Question– Samedi 8 mai à Gênes, l’USB a créé la Coordination des travailleurs maritimes et portuaires, une étape importante qui permet au syndicat d’être présent dans tous les segments de la chaîne logistique et de devenir un pôle d’attraction pour les travailleurs de plus en plus combatifs du secteur. La coordination nouvellement formée a immédiatement réussi à s’attaquer à deux problèmes en particulier, qu’elle a pu aborder de front en promouvant des grèves et des initiatives.
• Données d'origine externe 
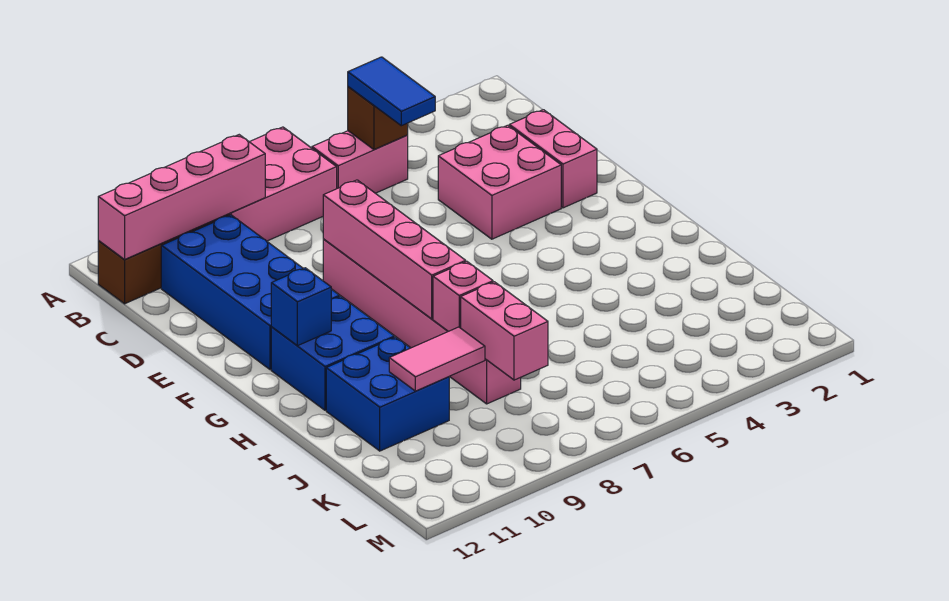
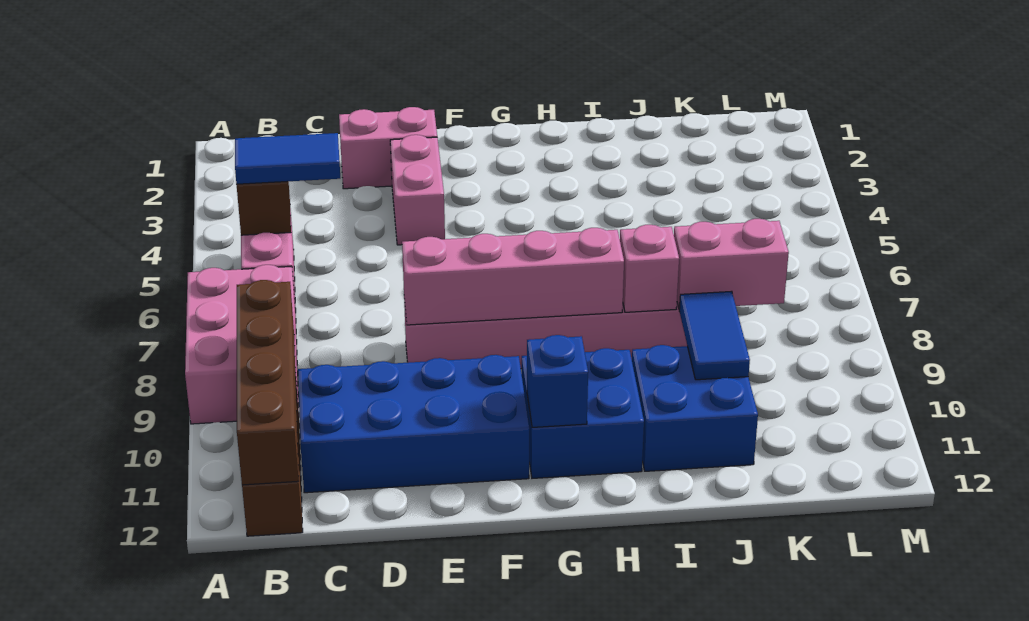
pink brick B9:B12 level 2 -> brown brick B9:B12 level 2
pink brick D3:E4 level 1 -> pink brick E3:E4 level 1
pink tile J9:J10 level 2 -> blue tile J9:J10 level 2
Elle a encouragé une grève de 24 heures pour la sécurité – le 14 juin – après la énième mort d’un travailleur portuaire (dans ce cas à Salerne), et a appelé au boycott du transport d’armes de guerre dans les ports pendant l’offensive sioniste sur Gaza.
Dans votre discours à Gênes le 8 mai, vous avez fortement insisté sur la nécessité de briser le monopole de représentation de la CGIL. CISL et UIL, qui, avec le “fascisme d’entreprise”, agit comme une combinaison pour annihiler les poussées plus généreuses des travailleurs qui demandent des salaires, des droits et des garanties, et met une camisole de force sur le développement du syndicalisme de confrontation.
Selon vous, quelles avancées ont été réalisées ces derniers mois sur cette question au niveau syndical ?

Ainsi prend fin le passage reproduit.